As usual, it seems that Windows is the least recommended option for science…! So, let me redo my initial question. If I wanted to avoid Windows, could I make an Ubuntu installation under VirtualBox work with my GPU (the host system being Windows 10)? If that was not possible, could I follow the course without GPU in a VirtualBox VM with Ubuntu and with the Tensorflow CPU-only installation?

What I want, in the end, is to be able to set up and use my own GPU, as I already have it. My second option would be to know if it is feasible to follow the course with a CPU-only installation, as I’d like to avoid AWS, which would be my last option.

Thanks again for your help!

(Christopher) #180

If you are doing part I then windows is usable.

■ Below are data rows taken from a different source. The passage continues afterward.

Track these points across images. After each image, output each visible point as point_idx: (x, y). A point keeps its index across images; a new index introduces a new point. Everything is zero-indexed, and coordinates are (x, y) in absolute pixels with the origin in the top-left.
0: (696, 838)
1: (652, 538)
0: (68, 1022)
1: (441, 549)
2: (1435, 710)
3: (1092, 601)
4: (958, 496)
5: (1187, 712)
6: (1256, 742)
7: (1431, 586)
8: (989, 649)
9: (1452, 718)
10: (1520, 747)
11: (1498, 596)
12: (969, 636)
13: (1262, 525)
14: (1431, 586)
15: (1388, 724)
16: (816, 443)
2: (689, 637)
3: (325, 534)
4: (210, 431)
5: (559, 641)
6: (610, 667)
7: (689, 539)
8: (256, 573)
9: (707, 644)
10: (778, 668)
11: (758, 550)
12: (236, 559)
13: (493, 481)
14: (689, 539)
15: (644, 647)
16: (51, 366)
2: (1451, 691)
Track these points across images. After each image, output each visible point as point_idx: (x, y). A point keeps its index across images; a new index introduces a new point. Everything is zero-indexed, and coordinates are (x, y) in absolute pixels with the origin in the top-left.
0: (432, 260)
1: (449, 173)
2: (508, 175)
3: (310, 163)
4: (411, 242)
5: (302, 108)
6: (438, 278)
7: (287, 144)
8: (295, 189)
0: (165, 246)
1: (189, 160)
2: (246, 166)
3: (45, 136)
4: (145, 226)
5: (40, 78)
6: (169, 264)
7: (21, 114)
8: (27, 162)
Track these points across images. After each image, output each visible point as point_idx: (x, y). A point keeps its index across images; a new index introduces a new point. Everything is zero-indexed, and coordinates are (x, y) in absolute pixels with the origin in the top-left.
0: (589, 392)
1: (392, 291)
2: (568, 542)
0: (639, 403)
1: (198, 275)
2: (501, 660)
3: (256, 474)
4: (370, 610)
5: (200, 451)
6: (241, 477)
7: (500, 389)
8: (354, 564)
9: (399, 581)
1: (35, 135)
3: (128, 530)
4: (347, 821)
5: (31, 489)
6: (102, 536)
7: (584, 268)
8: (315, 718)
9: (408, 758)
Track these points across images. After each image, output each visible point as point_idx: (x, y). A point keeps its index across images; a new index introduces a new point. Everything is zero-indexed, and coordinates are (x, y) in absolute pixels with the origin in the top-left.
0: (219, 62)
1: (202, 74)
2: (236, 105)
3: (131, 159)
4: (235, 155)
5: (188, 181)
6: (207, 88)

It isn’t ideal as you need to change the notebooks a little when it comes to operating system commands via the % symbol.

Part II is not possible with Windows as even more file system issues and missing core
Libraries like tensorflow and pytorch for 3.6.

You can use virtual box but using Ubuntu bash for windows would be better. Although it has some limitations and you can’t use gpu.

Windows cannot pass gpu to Linux but you can pass gpu from Linux to Windows.

The best option if you do not do a dedicated box is to dual boot.

CPU is going to be really slow, costing nearly hundred
hours or more of wasted time.

You can look at Floyd, you get enough free hours to finish the course but it is extremely difficult to use and frustrating. AWS is better choice but will cost a lot more but can be mitigated by using spot images.


Hmmm I see… well, then I’m going to try to install Ubuntu alongside Windows, I should have done it years ago. Thanks for all the help!